2. De eerste grief en de beoordeling daarvan

2.1. De eerste grief richt zich tegen de rechtsoverwegingen 3.3.1, 3.3.2, en
3.3.3 van het vonnis van de kantonrechter en de op die rechtsoverwegingen
gebaseerde beslissing van de kantonrechter om de periode van het
dienstverband van mevrouw F van vóór 17 mei 1990 bij het berekenen van het
nabestaandenpensioen van F niet buiten beschouwing te laten.

2.2. In de voornoemde overwegingen wijst de kantonrechter de stelling van het
assurantiekantoor, inhoudende dat de hoogte van haar weduwnaarspensioen wel
degelijk afhankelijk is van de voorafgaande tijdvakken van arbeid, af, dit
gelet op artikel 5 lid 2 van het pensioenreglement van het assurantiekantoor
en mede gelet op rechtsoverweging 59 van het Coloroll-arrest van het Europese
Hof.

2.3. Voornoemd artikel 5 lid 2 luidt als volgt: `Het weduwenpensioen bedraagt
70% van het volgens de leden 2 en 3 van artikel 4 berekende oudedagspensioen
dat de gewezen deelnemer genoot dan wel dat de deelnemer op de ingangsdatum
van het oudedagspensioen – bij ongewijzigde voortzetting van de verzekering –
zou zijn gaan genieten’. Bedoeld lid 2 van artikel 4 luidt als volgt: `Het
jaarlijkse levenslange oudedagspensioen is gelijk aan 1 3/4% van de
pensioengrondslag van de deelnemer op de datum van opneming, vermenigvuldigd
met het aantal pensioenjaren van de deelnemer.
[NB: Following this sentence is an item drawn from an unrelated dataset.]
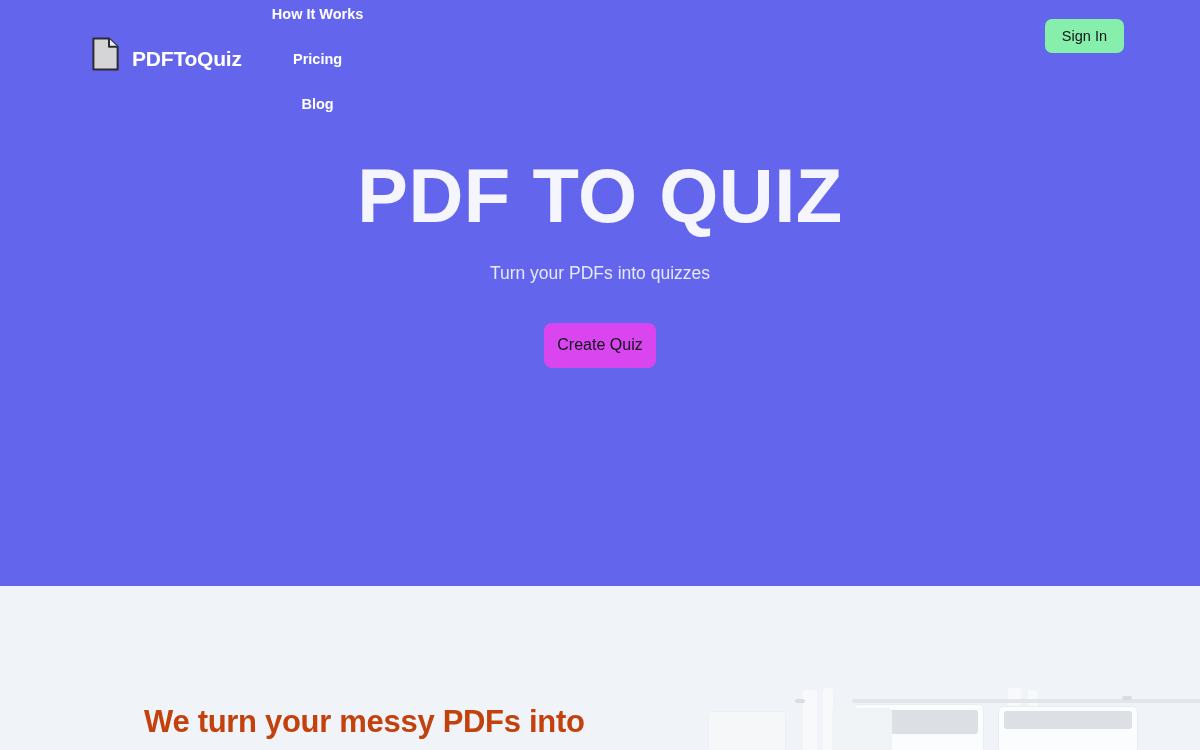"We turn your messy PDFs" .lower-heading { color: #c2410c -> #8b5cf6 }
Voor de in lid 1 sub a
bedoelde deelnemers dient het aldus berekende oudedagspensioen, alsmede de
overeenkomstig lid 3 berekende verhogingen, respectievelijk verlagingen,
vermenigvuldigd te worden met 40/37′.
De term pensioenjaren wordt in artikel 3 lid 2 van het reglement als volgt
gedefinieerd:
De pensioenjaren zijn de jaren gelegen tussen de datum genoemd in het bewijs
van deelnemerschap en de ingangsdatum van het oudedagspensioen’.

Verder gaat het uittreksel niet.